I found out that parquet files created using pandas + pyarrow always encode arrays of primitive types using an array of records with single field.

I observed same behaviour when using PySpark. There is similar question here Spark writing Parquet array<string> converts to a different datatype when loading into BigQuery

Here is the python script to create parquet file:

import pandas as pd
import pyarrow as pa
import pyarrow.parquet as pq


df = pd.DataFrame(
  {
    'organizationId' : ['org1', 'org2', 'org3'],
    'entityType' : ['customer', 'customer', 'customer'],
    'entityId' : ['cust_1', 'cust_2', 'cust_3'],
    'customerProducts' : [['p1', 'p2'], ['p4', 'p5'], ['p1', 'p3']]
  }
)

table = pa.Table.from_pandas(df)
pq.write_table(table, 'output.parquet')

When I try to read Avro schema of that parquet file I see the following schema for 'customerProducts' field:

{"type":"array","items":{"type":"record","name":"list","fields":[{"name":"item","type":["null","string"],"default":null}]}}

but I would expect something this:

{"type":"array","type":["null","string"],"default":null}]}}

Anyone knows if there is a way to make sure that created parquet files with arrays of primitive types will have simplest schema possible?

thanks

1
Hmm... after researching this looks like this is fairly standard practice - but I am still not sure why.
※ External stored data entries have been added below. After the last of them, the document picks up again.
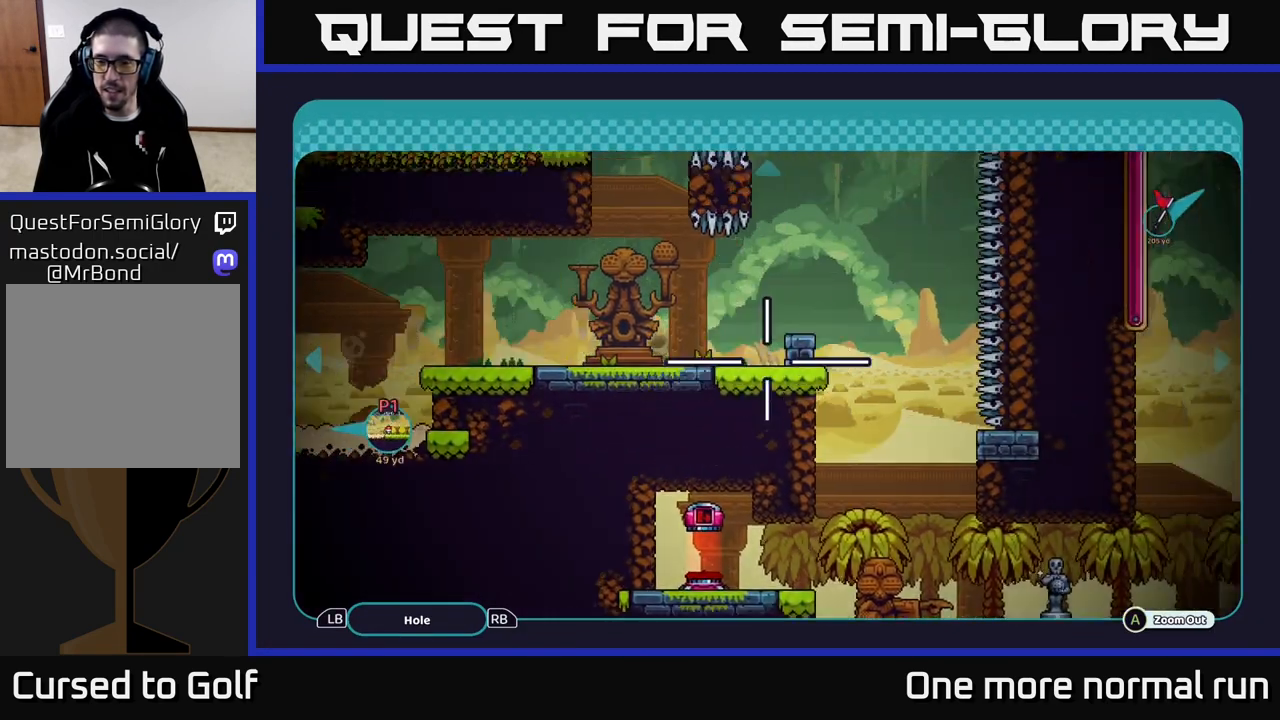
{"buttons": [], "left_stick": "up-left", "right_stick": "center", "events": [[100, "left_stick", "center"], [283, "left_stick", "down-left"], [433, "left_stick", "up-left"]]}
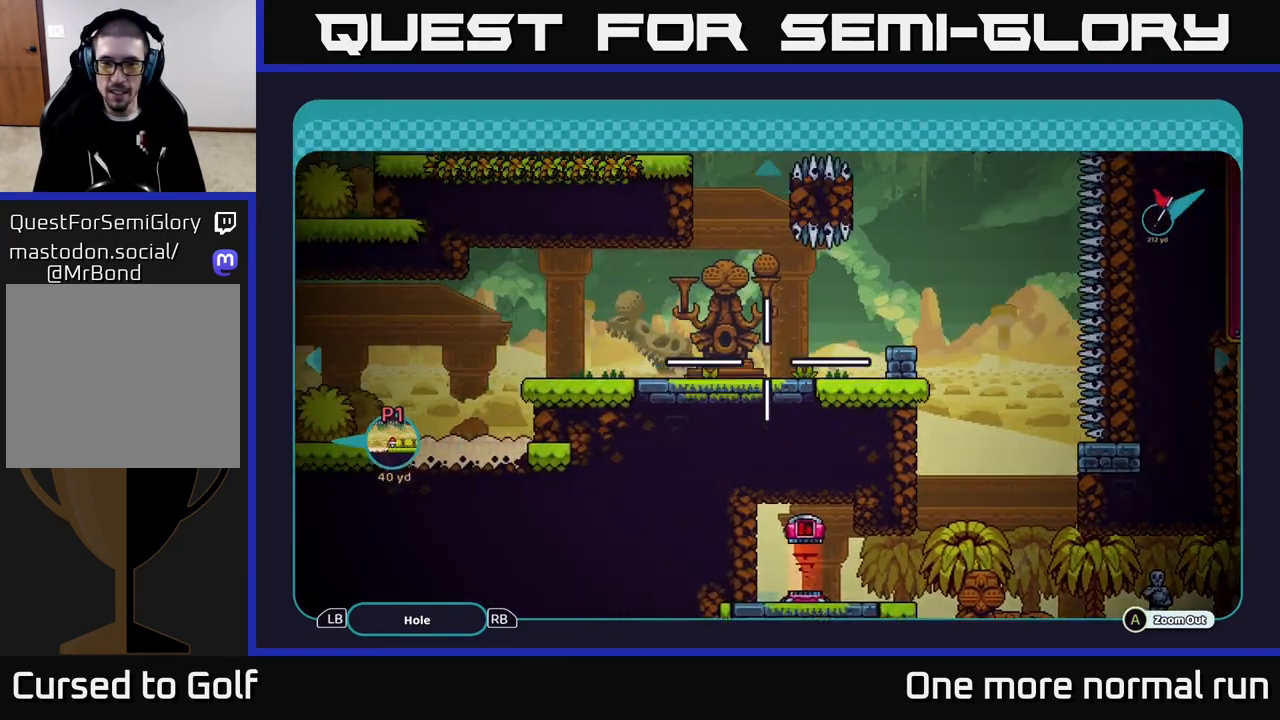
{"buttons": [], "left_stick": "down-left", "right_stick": "center", "events": [[67, "left_stick", "center"], [467, "left_stick", "down-left"]]}
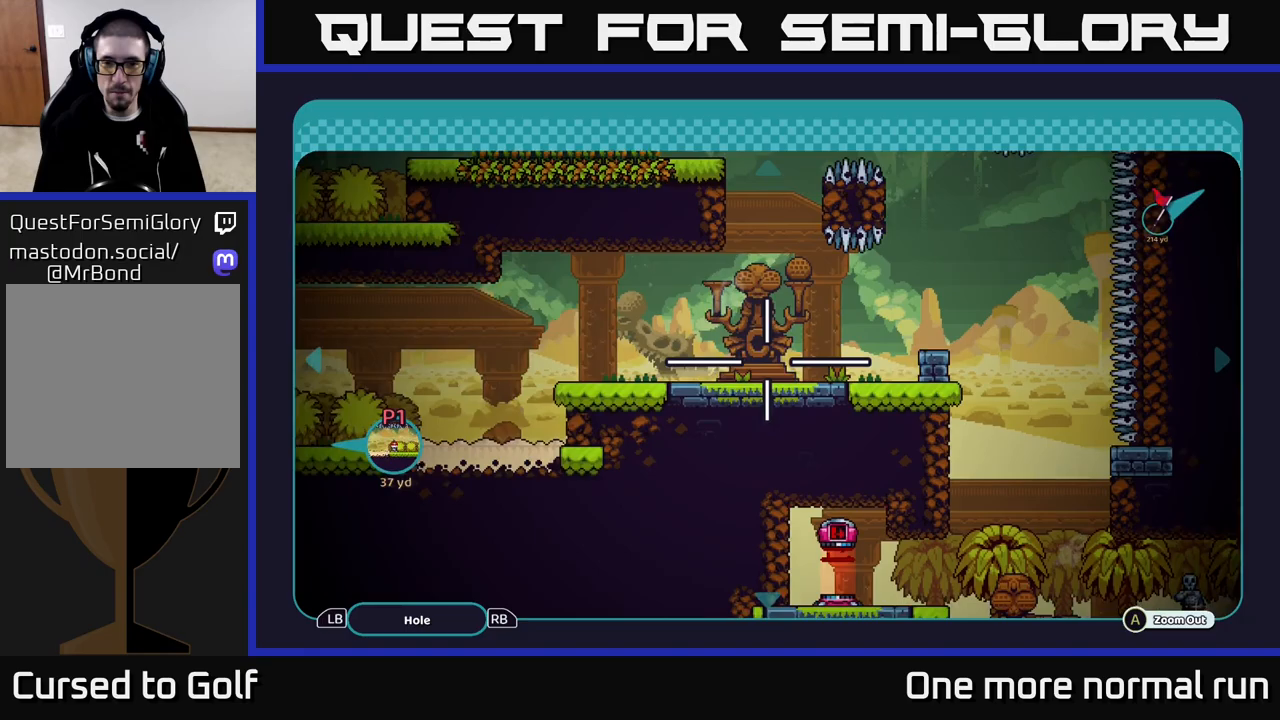
{"buttons": [], "left_stick": "center", "right_stick": "center", "events": [[133, "left_stick", "up-right"], [333, "left_stick", "center"]]}
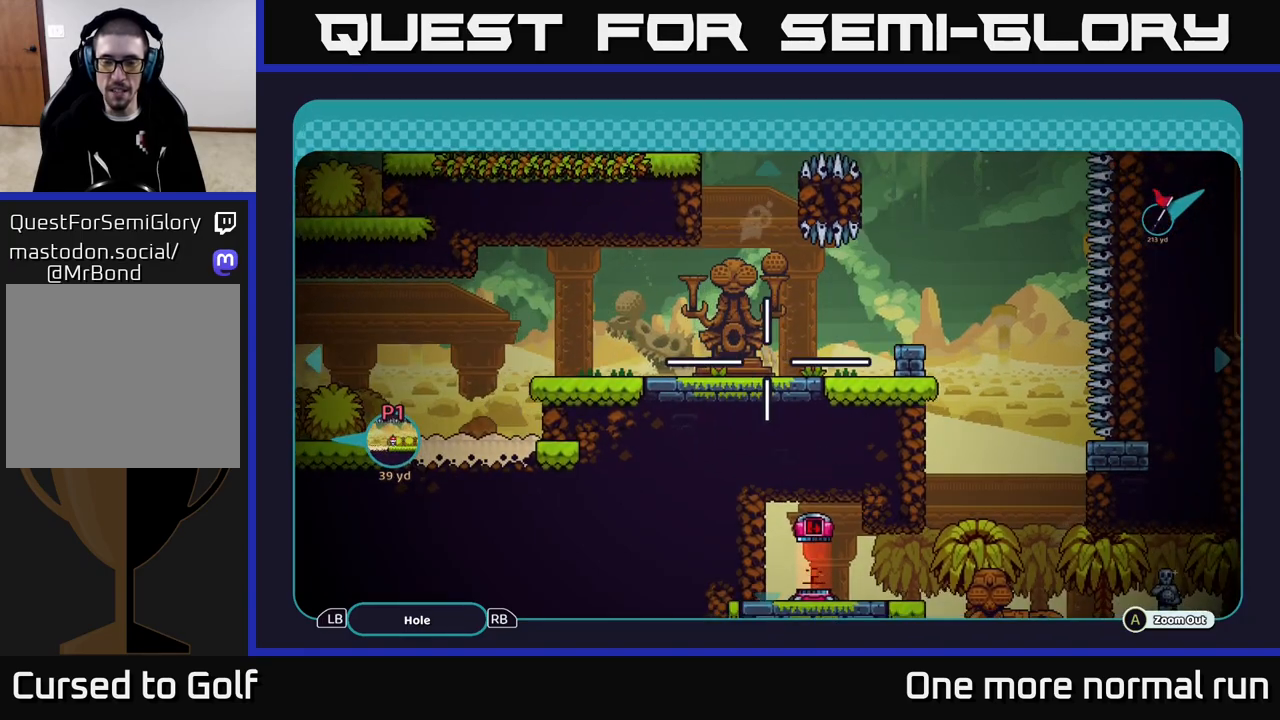
{"buttons": [], "left_stick": "right", "right_stick": "center", "events": [[250, "left_stick", "right"]]}
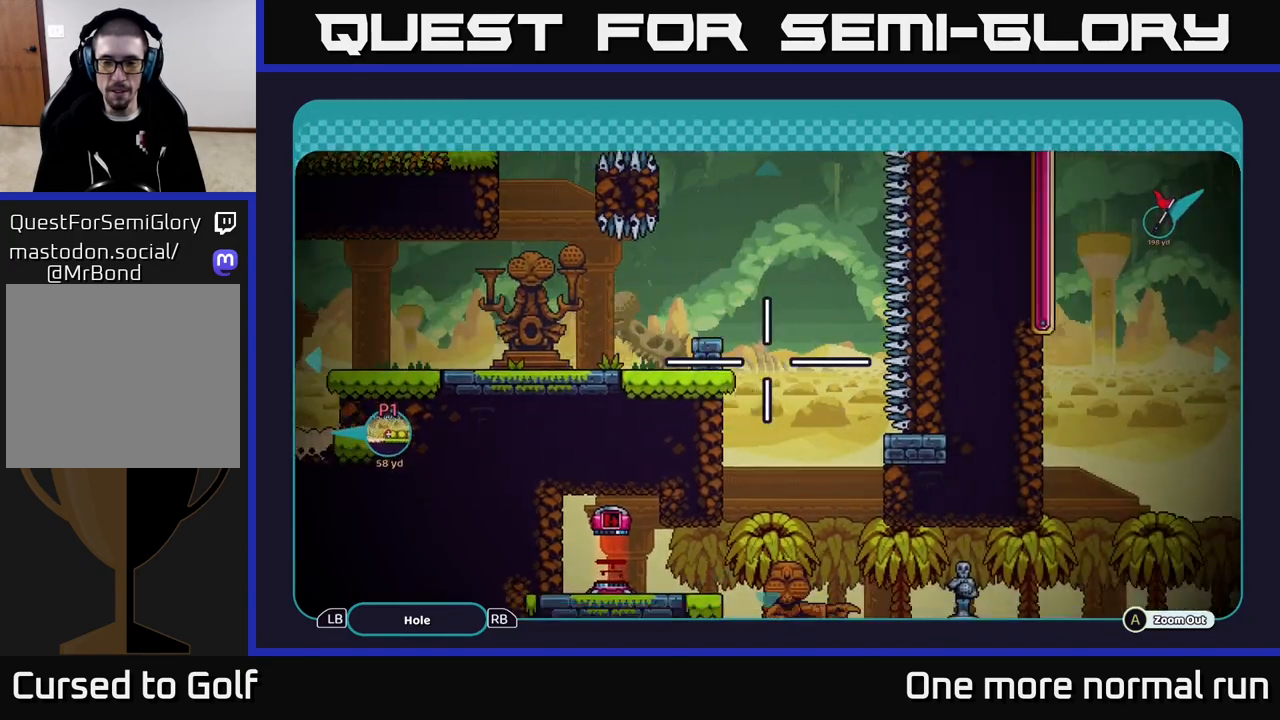
{"buttons": [], "left_stick": "down-left", "right_stick": "center", "events": [[50, "left_stick", "down"], [183, "left_stick", "center"], [383, "left_stick", "down-left"]]}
I found this spark.apache.org/docs/1.3.0/api/java/org/apache/spark/sql/… and github.com/apache/parquet-mr/blob/master/parquet-column/src/…anthony

1 Answers

1
votes

As far as I know the parquet data model follows the capacitor data model which allows a column to be one of three types:

  1. Required
  2. optional
  3. repeated.

In order to represent a list the nested type is needed to add an additional level of indirection to distinguish between empty lists and lists containing only null values.